Need for intervention
Limb not threatened; elective intervention
No sensorimotor deficits
Limb threatened; urgent intervention
Mild sensory loss at most; no motor signs
Limb threatened; emergent intervention
Sensory loss, possible rest pain. Mild weakness
Limb irreversibly damaged
Profound sensorimotor loss
Once a diagnosis of ALI has been formulated, further characterization of arterial anatomy and status is best evaluated through diagnostic imaging. The predominating imaging modalities utilized in this assessment are computed tomographic angiography (CTA) and traditional contrast angiography with some limited role for duplex ultrasound:
CTA is being increasingly used as the preferred initial imaging exam for ALI due to several attributes. Due to systemic delivery of contrast, CTA can effectively delineate entire limb arterial anatomy simultaneously. This is useful for identifying the extent of thrombosis as well as proximal and distal vessel targets for intervention. Sluggish flow particularly within the tibial vessels and distally can limit the delivery of contrast and therefore reduce the amount of information provided by the exam. Additional information readily available via CTA includes vessel calcification, vessel diameter, collateralization, and presence of previous stents or bypass grafts. CTA is, however, a static study providing very little information about flow dynamics. Disadvantages include the need for radiation and potentially nephrotoxic contrast.

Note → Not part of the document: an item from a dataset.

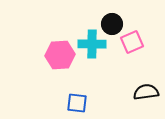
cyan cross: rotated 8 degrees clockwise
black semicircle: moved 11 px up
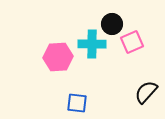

Contrast angiography is considered by many to be the gold-standard imaging modality for ALI. Angiography has the indisputable advantage of being both diagnostic and potentially therapeutic. It also provides information regarding flow characteristics. Angiography, however, only provides information available through opacification of the vessel lumen and therefore does not provide any extralumenal assessment. Collateral pathways can be quite variable in ALI and the ability to opacify vessels distal to the affected region requires catheter selection of the appropriate supplying collateral pathway as well as adequate timing to allow for contrast to be delivered. Angiography, like CTA, also uses radiation and potentially nephrotoxic contrast; however, contrast volumes are often less than CTA. Additional risks are associated with arterial cannulation and intralumenal manipulation but are relatively minimal.
Duplex ultrasound (US), although not frequently used for ALI, can provide some valuable information expeditiously, especially if readily performed by the provider. In cases of strongly suspected arterial embolism, the location of embolus can be quickly confirmed via US. Also potential access points for arterial cannulation can be quickly assessed for feasibility. Lastly, availability of venous conduit for arterial reconstruction can be ascertained.
Once a diagnosis of ALI has been established, appropriate further management should be expeditiously applied. Treatment strategies can be divided into two arms: anticoagulation and revascularization. Early anticoagulation via systemic heparinization is the initial management maneuver in cases of ALI as long as no contraindication to anticoagulation exists (Table 2.2). Revascularization strategies consist of endovascular techniques, open surgical revascularization, and hybrid procedures. All of the different treatment modalities for ALI are not intended to be competitive but rather complimentary. The astute clinician should be proficient with all and be prepared to apply them to the specific scenario on hand:
Contraindication to thrombolysis.
Systolic BP > 180 mmHg; diastolic BP > 110 mmHg
Recent major surgery, including eye surgery
Trauma within 10 days
GI bleeding within 10 days
Intracranial or spinal surgery within 3 months
Head injury within 3 months
Stroke within 6 months
Management of Rutherford Class I ischemia with anticoagulation alone is appropriate, allowing time for more thorough evaluation and possibly elective revascularization.
For Class IIa and IIb ischemia, anticoagulation alone is not sufficient and prompt revascularization is warranted to prevent further ischemic damage.
Class III ischemia implies irreversible damage requiring some level of amputation; however, treatment may be incorporated to lower the level of amputation.
Anticoagulation through systemic heparinization serves several purposes. Most importantly, risk of further clot propagation is decreased especially in small distal runoff vessels where flow can become quite static. Second, in the cases of embolism, risk of recurrent embolism can be reduced. Lastly, through antiinflammatory and microcirculation properties, heparin may improve symptomatology and even restore some perfusion such that more time for further evaluation is allowed. Low molecular-weight heparin serves no role in the initial management of ALI.